The research team found that clonal hematopoiesis—an age-related process where blood-forming stem cells acquire genetic mutations—is linked to faster growth of aortic aneurysms. In their clinical study involving 44 patients scheduled for surgery, about 60% had clonal hematopoiesis and showed significantly quicker expansion rates than those without it. The researchers said this marker could help predict which patients are at higher risk for rapid disease progression.

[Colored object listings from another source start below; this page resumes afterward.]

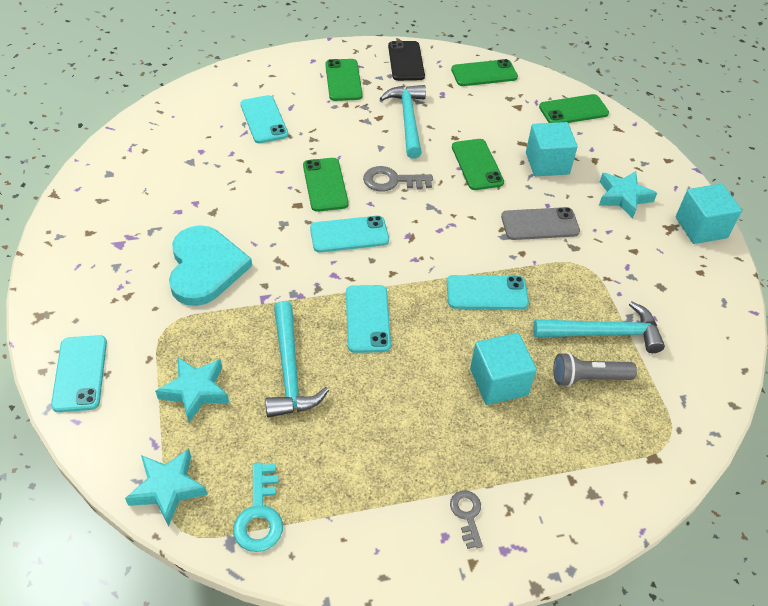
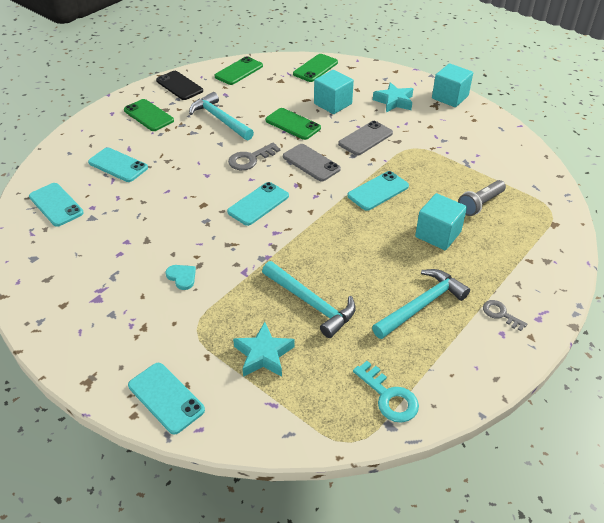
camera: 35 degrees left, 5 degrees down
turquoise star [125,449,208,526] -> none
turquoise heart [169,225,252,306] -> turquoise heart [166,265,196,290], size x0.41
green phone [303,158,349,212] -> none
turquoise phone [346,285,391,353] -> turquoise phone moved to [29,183,84,227]
turquoise hammer [533,301,665,353] -> turquoise hammer moved to [372,269,470,339]
none -> grey phone [283,144,341,182]

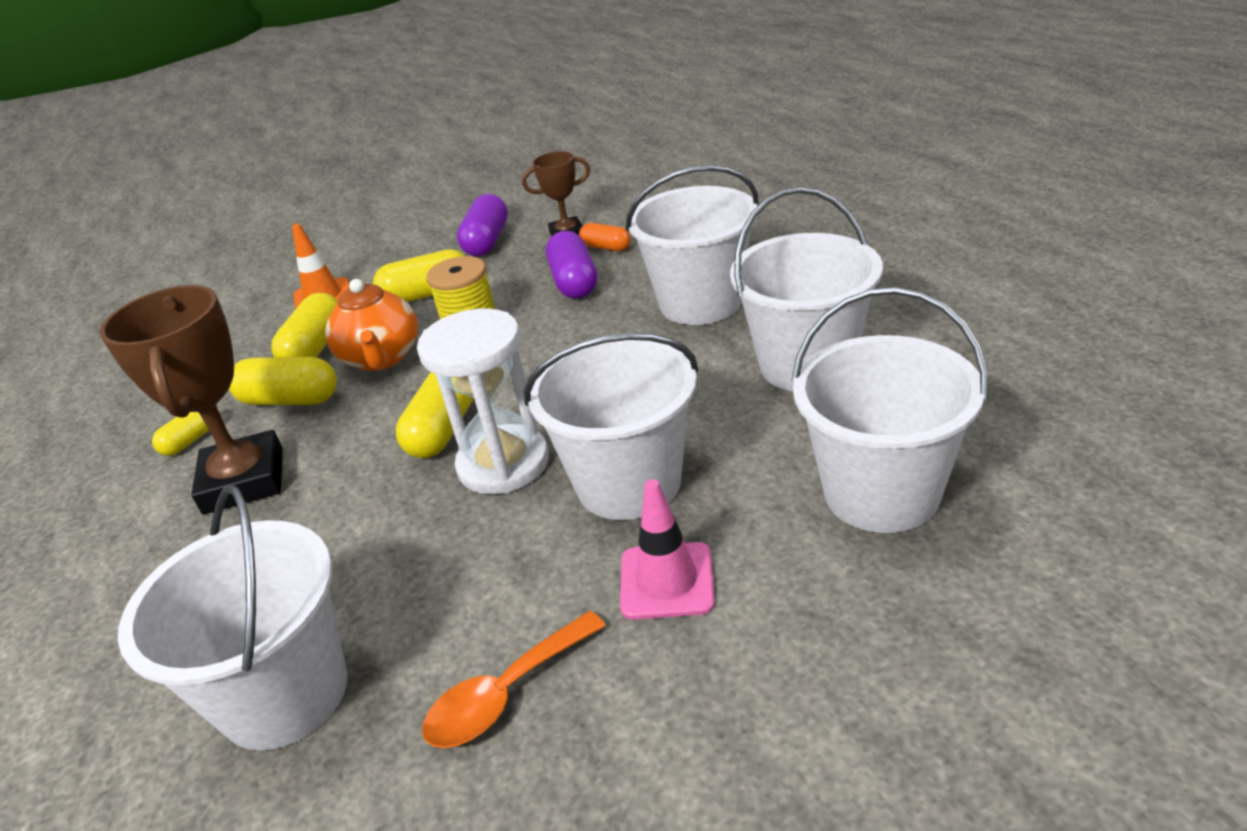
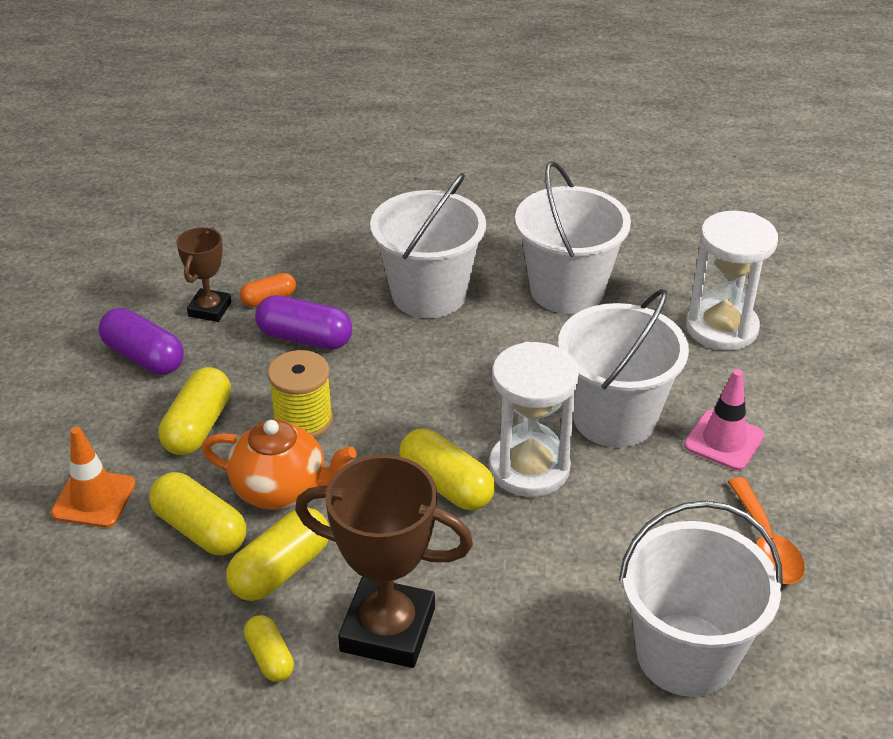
camera: 65 degrees left, 5 degrees up
white bucket [791,287,988,533] -> white hourglass [686,211,778,351]

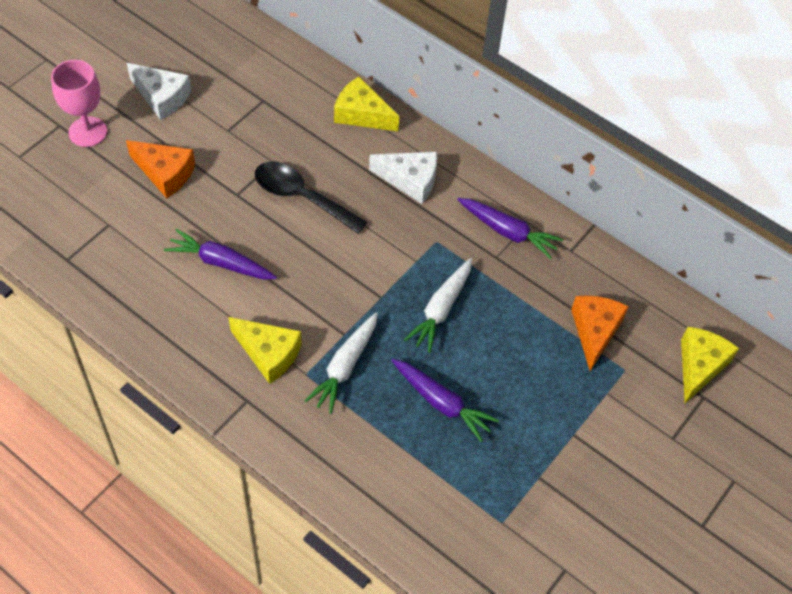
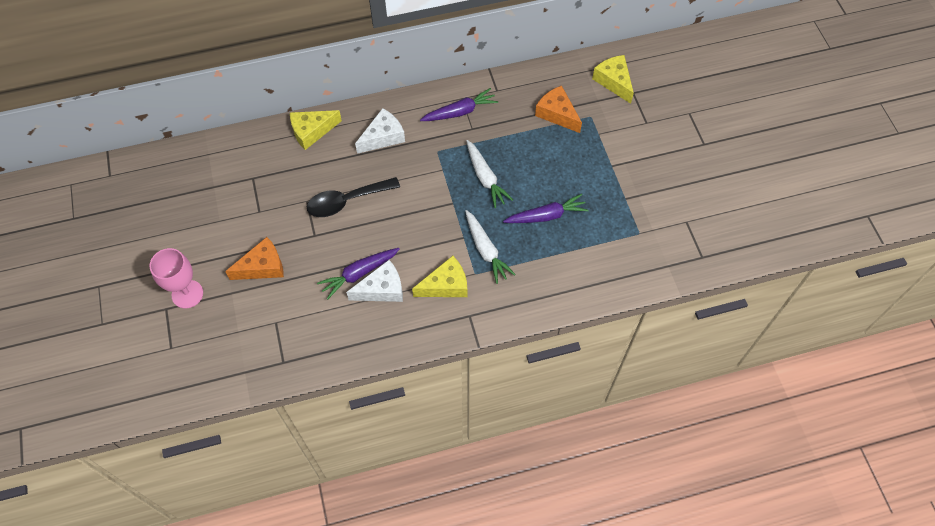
camera: 50 degrees left, 5 degrees up
white cheese [127,63,191,120] -> white cheese moved to [346,260,403,302]

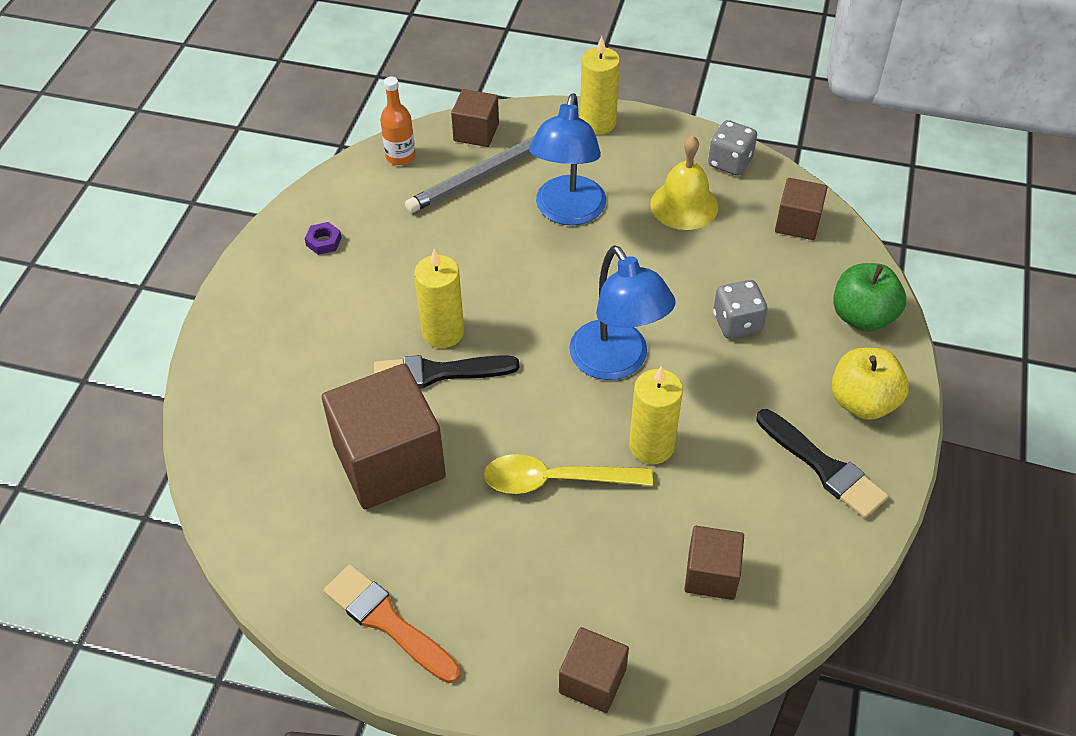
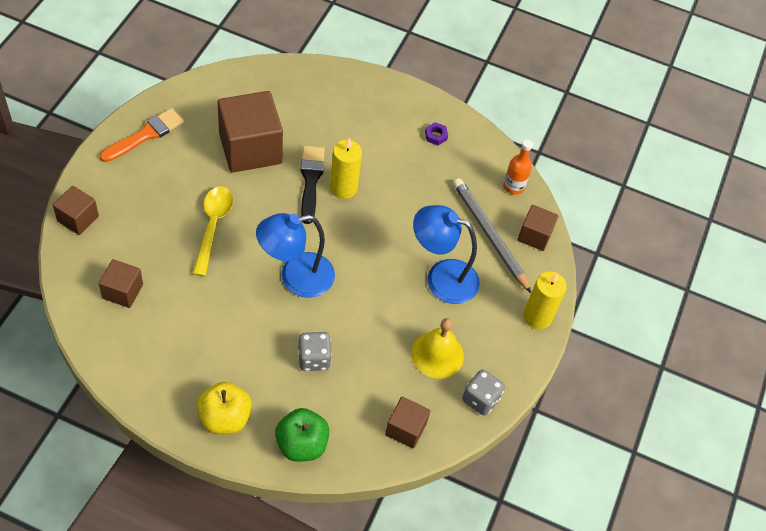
camera: 90 degrees right, 5 degrees up
yellow candle [629,366,683,464] -> none
black brush [756,409,888,519] -> none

Using mouse models with Tet2 gene mutations associated with clonal hematopoiesis, scientists observed more rapid aneurysm growth and structural changes in the aorta compared to controls. They identified increased activity in osteoclast-like cells and highlighted the role of the RANK/RANKL signaling pathway—known from osteoporosis research—in driving these changes.
Treatment with anti-RANKL antibodies and alendronate, both commonly used for osteoporosis, significantly reduced aneurysm progression in mice. Assistant Professor Yoshimitsu Yura said: "Our hypothesis that vascular diseases may result from blood aging enabled us to identify a mechanism underlying aortic aneurysms. We hope these results will improve the prediction of the disease and support the development of treatments to halt progression."
The study suggests further investigation into using existing osteoporosis medications as potential therapies for people at high risk for progressive aortic aneurysms.